#### TASK DIRECTIONS
Write out, with no changes, the stretch of the entries from the line containing "Rendered at 1275 by 1650 pixels." through the end of the entries.

****************

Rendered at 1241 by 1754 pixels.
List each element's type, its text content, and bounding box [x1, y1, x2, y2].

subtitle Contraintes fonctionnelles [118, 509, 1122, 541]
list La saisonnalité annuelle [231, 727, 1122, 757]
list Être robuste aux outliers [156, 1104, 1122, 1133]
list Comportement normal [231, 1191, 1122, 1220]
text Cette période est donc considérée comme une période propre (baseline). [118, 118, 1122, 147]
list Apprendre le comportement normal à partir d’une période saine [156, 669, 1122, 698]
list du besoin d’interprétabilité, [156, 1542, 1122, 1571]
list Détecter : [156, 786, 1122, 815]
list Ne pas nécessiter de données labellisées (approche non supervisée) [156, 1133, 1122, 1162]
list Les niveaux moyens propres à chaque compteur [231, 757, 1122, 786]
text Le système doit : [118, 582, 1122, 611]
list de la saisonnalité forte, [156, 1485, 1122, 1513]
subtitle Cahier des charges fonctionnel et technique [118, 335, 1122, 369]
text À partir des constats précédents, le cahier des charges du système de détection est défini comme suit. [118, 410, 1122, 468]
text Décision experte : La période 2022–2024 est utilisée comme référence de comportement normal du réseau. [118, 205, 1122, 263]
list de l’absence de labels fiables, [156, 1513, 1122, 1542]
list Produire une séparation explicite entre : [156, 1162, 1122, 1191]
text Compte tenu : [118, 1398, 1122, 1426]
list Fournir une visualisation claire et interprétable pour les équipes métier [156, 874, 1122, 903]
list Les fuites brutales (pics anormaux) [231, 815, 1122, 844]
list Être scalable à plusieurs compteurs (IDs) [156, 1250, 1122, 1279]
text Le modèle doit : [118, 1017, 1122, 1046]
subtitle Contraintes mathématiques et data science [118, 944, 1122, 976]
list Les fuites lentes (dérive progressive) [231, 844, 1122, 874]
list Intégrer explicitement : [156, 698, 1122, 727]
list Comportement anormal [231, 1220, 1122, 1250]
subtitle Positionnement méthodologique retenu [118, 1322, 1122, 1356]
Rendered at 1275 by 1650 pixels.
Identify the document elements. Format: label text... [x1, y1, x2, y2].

****************

#### EXERCISE SOLUTION
Rendered at 1275 by 1650 pixels.
Identify the document elements. Format: label text... [x1, y1, x2, y2].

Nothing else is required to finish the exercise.